**Data section:**

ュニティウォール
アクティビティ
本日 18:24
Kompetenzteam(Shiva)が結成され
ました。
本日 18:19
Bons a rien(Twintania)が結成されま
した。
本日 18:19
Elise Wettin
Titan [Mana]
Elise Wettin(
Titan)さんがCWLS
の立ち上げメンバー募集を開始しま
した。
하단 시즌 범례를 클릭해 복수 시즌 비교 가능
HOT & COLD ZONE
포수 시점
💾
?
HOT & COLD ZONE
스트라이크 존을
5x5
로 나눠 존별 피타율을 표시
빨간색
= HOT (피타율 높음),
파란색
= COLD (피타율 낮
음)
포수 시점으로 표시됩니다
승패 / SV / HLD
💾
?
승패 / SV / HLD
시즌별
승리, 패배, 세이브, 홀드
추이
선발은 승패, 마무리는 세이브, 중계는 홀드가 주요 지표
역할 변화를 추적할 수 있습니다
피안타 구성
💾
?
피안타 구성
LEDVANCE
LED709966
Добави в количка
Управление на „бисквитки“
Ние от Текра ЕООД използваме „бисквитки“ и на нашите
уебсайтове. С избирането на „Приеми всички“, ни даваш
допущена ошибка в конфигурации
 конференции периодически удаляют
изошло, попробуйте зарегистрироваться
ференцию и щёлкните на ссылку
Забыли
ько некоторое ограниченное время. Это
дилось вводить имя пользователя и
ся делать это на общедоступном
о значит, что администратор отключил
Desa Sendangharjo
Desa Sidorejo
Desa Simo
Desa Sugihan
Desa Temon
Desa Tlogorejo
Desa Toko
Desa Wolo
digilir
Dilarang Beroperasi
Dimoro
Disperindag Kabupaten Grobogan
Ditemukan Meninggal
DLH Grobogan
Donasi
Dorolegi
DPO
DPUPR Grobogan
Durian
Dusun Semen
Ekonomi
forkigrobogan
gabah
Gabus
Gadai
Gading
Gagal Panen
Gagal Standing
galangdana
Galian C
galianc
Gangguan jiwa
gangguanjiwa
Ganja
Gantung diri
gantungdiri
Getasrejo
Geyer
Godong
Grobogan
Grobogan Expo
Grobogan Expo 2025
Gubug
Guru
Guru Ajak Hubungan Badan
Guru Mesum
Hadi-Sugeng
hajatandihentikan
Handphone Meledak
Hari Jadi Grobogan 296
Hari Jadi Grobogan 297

**Task:** Reproduce the text of the entries above, substituting "HOT/COLD ZONE" for every occurrence of "HOT & COLD ZONE" and changing nothing else.

**Output of the exercise:**
ュニティウォール
アクティビティ
本日 18:24
Kompetenzteam(Shiva)が結成され
ました。
本日 18:19
Bons a rien(Twintania)が結成されま
した。
本日 18:19
Elise Wettin
Titan [Mana]
Elise Wettin(
Titan)さんがCWLS
の立ち上げメンバー募集を開始しま
した。
하단 시즌 범례를 클릭해 복수 시즌 비교 가능
HOT/COLD ZONE
포수 시점
💾
?
HOT/COLD ZONE
스트라이크 존을
5x5
로 나눠 존별 피타율을 표시
빨간색
= HOT (피타율 높음),
파란색
= COLD (피타율 낮
음)
포수 시점으로 표시됩니다
승패 / SV / HLD
💾
?
승패 / SV / HLD
시즌별
승리, 패배, 세이브, 홀드
추이
선발은 승패, 마무리는 세이브, 중계는 홀드가 주요 지표
역할 변화를 추적할 수 있습니다
피안타 구성
💾
?
피안타 구성
LEDVANCE
LED709966
Добави в количка
Управление на „бисквитки“
Ние от Текра ЕООД използваме „бисквитки“ и на нашите
уебсайтове. С избирането на „Приеми всички“, ни даваш
допущена ошибка в конфигурации
 конференции периодически удаляют
изошло, попробуйте зарегистрироваться
ференцию и щёлкните на ссылку
Забыли
ько некоторое ограниченное время. Это
дилось вводить имя пользователя и
ся делать это на общедоступном
о значит, что администратор отключил
Desa Sendangharjo
Desa Sidorejo
Desa Simo
Desa Sugihan
Desa Temon
Desa Tlogorejo
Desa Toko
Desa Wolo
digilir
Dilarang Beroperasi
Dimoro
Disperindag Kabupaten Grobogan
Ditemukan Meninggal
DLH Grobogan
Donasi
Dorolegi
DPO
DPUPR Grobogan
Durian
Dusun Semen
Ekonomi
forkigrobogan
gabah
Gabus
Gadai
Gading
Gagal Panen
Gagal Standing
galangdana
Galian C
galianc
Gangguan jiwa
gangguanjiwa
Ganja
Gantung diri
gantungdiri
Getasrejo
Geyer
Godong
Grobogan
Grobogan Expo
Grobogan Expo 2025
Gubug
Guru
Guru Ajak Hubungan Badan
Guru Mesum
Hadi-Sugeng
hajatandihentikan
Handphone Meledak
Hari Jadi Grobogan 296
Hari Jadi Grobogan 297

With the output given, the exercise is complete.